_Task to carry out_:
Extract every line of text read from the pictures in the material below, reproducing each one unchanged and leaving out the pictures themselves.
● ● ●
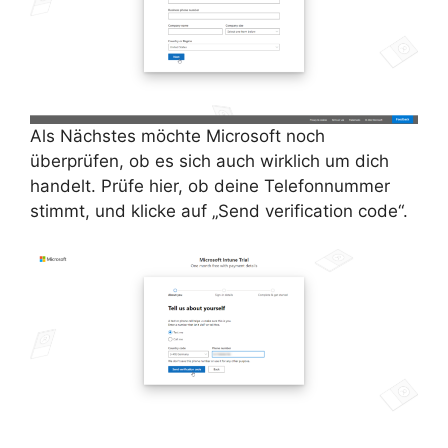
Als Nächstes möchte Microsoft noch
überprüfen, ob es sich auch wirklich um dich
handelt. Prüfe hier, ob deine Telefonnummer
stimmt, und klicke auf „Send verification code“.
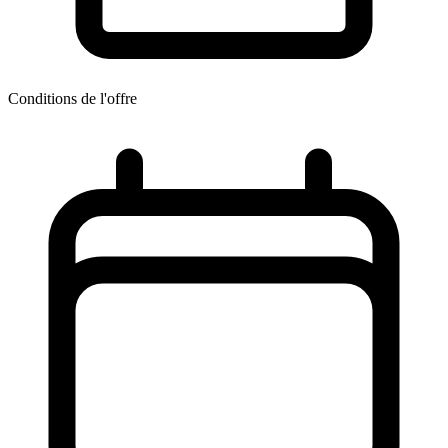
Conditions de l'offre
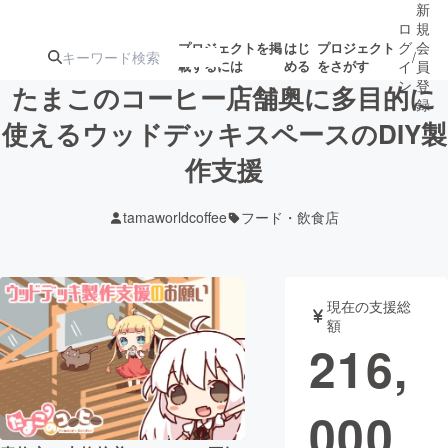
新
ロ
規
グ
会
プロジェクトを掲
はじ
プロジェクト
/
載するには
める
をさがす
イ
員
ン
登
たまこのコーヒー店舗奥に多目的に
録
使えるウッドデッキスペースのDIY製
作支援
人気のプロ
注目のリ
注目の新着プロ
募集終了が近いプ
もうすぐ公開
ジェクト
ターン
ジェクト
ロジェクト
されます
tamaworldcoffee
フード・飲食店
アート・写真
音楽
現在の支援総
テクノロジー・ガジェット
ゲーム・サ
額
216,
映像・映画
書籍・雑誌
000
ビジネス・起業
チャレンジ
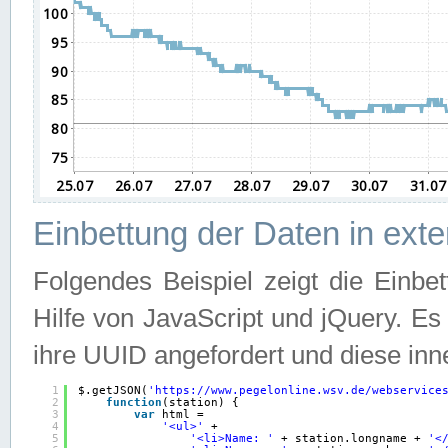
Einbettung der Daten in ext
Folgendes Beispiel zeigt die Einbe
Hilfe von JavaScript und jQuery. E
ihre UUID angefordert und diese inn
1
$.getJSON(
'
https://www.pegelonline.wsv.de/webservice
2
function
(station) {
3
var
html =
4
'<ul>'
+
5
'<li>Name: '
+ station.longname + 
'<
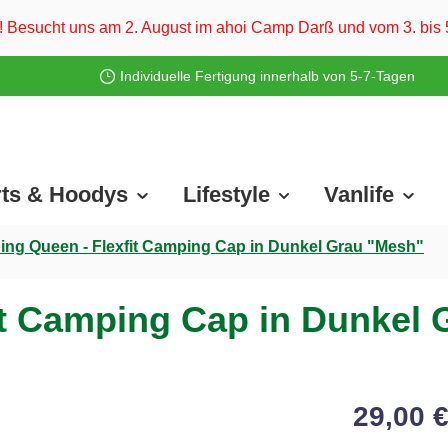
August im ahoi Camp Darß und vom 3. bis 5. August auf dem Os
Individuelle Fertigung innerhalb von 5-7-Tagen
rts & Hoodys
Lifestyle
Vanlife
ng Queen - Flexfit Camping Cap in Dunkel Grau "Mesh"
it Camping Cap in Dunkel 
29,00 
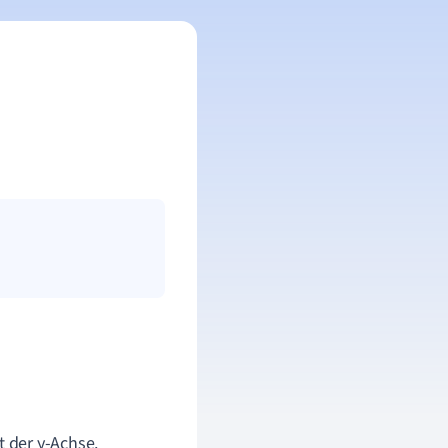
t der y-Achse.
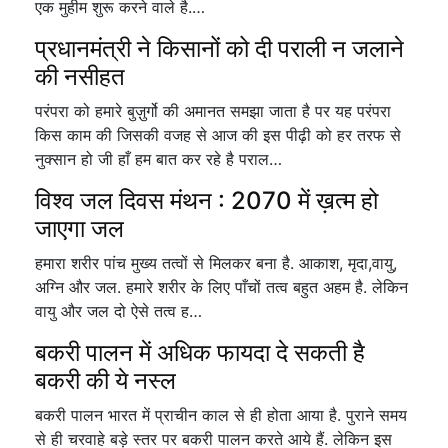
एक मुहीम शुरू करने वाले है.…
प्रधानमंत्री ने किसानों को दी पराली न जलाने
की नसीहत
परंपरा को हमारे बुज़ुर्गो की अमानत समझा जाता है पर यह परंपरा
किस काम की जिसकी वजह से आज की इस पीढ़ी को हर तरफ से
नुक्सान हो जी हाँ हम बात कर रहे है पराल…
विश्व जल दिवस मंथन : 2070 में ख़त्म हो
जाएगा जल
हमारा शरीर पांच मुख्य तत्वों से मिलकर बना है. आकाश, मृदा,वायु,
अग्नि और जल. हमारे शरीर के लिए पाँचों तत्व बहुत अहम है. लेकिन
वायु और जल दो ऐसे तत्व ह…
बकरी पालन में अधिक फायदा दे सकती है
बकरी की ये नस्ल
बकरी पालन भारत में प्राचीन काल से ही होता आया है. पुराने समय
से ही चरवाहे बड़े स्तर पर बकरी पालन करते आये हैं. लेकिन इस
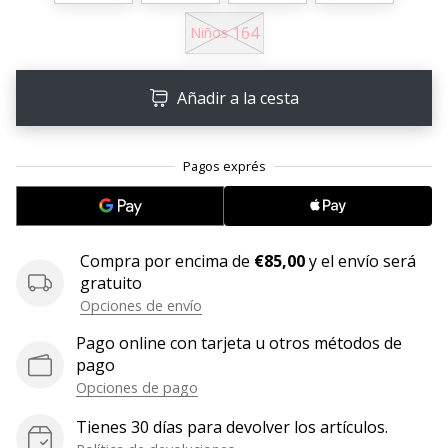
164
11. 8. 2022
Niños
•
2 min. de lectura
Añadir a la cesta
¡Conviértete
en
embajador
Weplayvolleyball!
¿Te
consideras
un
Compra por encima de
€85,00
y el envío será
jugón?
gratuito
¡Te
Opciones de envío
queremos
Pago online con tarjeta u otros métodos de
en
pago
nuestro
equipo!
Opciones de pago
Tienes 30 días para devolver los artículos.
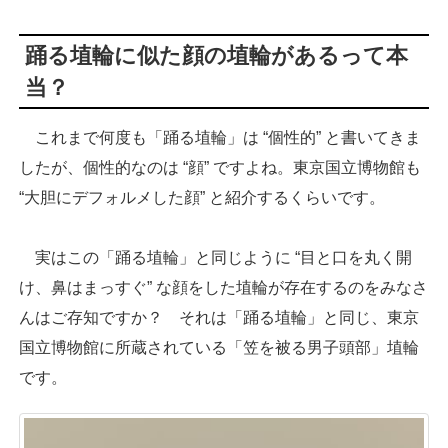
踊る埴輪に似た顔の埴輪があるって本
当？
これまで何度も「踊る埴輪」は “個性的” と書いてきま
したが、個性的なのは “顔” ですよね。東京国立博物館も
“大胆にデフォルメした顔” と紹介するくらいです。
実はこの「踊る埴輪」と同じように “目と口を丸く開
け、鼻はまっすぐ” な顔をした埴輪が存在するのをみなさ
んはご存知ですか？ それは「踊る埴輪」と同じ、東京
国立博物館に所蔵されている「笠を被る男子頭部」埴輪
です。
● ● ●
_Problem solution_:
Als Nächstes möchte Microsoft noch
überprüfen, ob es sich auch wirklich um dich
handelt. Prüfe hier, ob deine Telefonnummer
stimmt, und klicke auf „Send verification code“.
Conditions de l'offre
新
ロ
規
グ
会
プロジェクトを掲
はじ
プロジェクト
/
載するには
める
をさがす
イ
員
ン
登
たまこのコーヒー店舗奥に多目的に
録
使えるウッドデッキスペースのDIY製
作支援
人気のプロ
注目のリ
注目の新着プロ
募集終了が近いプ
もうすぐ公開
ジェクト
ターン
ジェクト
ロジェクト
されます
tamaworldcoffee
フード・飲食店
アート・写真
音楽
現在の支援総
テクノロジー・ガジェット
ゲーム・サ
額
216,
映像・映画
書籍・雑誌
000
ビジネス・起業
チャレンジ
Einbettung der Daten in ext
Folgendes Beispiel zeigt die Einbe
Hilfe von JavaScript und jQuery. E
ihre UUID angefordert und diese inn
1
$.getJSON(
'
https://www.pegelonline.wsv.de/webservice
2
function
(station) {
3
var
html =
4
'<ul>'
+
5
'<li>Name: '
+ station.longname + 
'<
August im ahoi Camp Darß und vom 3. bis 5. August auf dem Os
Individuelle Fertigung innerhalb von 5-7-Tagen
rts & Hoodys
Lifestyle
Vanlife
ng Queen - Flexfit Camping Cap in Dunkel Grau "Mesh"
it Camping Cap in Dunkel 
29,00 
t der y-Achse.
एक मुहीम शुरू करने वाले है.…
प्रधानमंत्री ने किसानों को दी पराली न जलाने
की नसीहत
परंपरा को हमारे बुज़ुर्गो की अमानत समझा जाता है पर यह परंपरा
किस काम की जिसकी वजह से आज की इस पीढ़ी को हर तरफ से
नुक्सान हो जी हाँ हम बात कर रहे है पराल…
विश्व जल दिवस मंथन : 2070 में ख़त्म हो
जाएगा जल
हमारा शरीर पांच मुख्य तत्वों से मिलकर बना है. आकाश, मृदा,वायु,
अग्नि और जल. हमारे शरीर के लिए पाँचों तत्व बहुत अहम है. लेकिन
वायु और जल दो ऐसे तत्व ह…
बकरी पालन में अधिक फायदा दे सकती है
बकरी की ये नस्ल
बकरी पालन भारत में प्राचीन काल से ही होता आया है. पुराने समय
से ही चरवाहे बड़े स्तर पर बकरी पालन करते आये हैं. लेकिन इस
164
11. 8. 2022
Niños
•
2 min. de lectura
Añadir a la cesta
¡Conviértete
en
embajador
Weplayvolleyball!
¿Te
consideras
un
Compra por encima de
€85,00
y el envío será
jugón?
gratuito
¡Te
Opciones de envío
queremos
Pago online con tarjeta u otros métodos de
en
pago
nuestro
equipo!
Opciones de pago
Tienes 30 días para devolver los artículos.
踊る埴輪に似た顔の埴輪があるって本
当？
これまで何度も「踊る埴輪」は “個性的” と書いてきま
したが、個性的なのは “顔” ですよね。東京国立博物館も
“大胆にデフォルメした顔” と紹介するくらいです。
実はこの「踊る埴輪」と同じように “目と口を丸く開
け、鼻はまっすぐ” な顔をした埴輪が存在するのをみなさ
んはご存知ですか？ それは「踊る埴輪」と同じ、東京
国立博物館に所蔵されている「笠を被る男子頭部」埴輪
です。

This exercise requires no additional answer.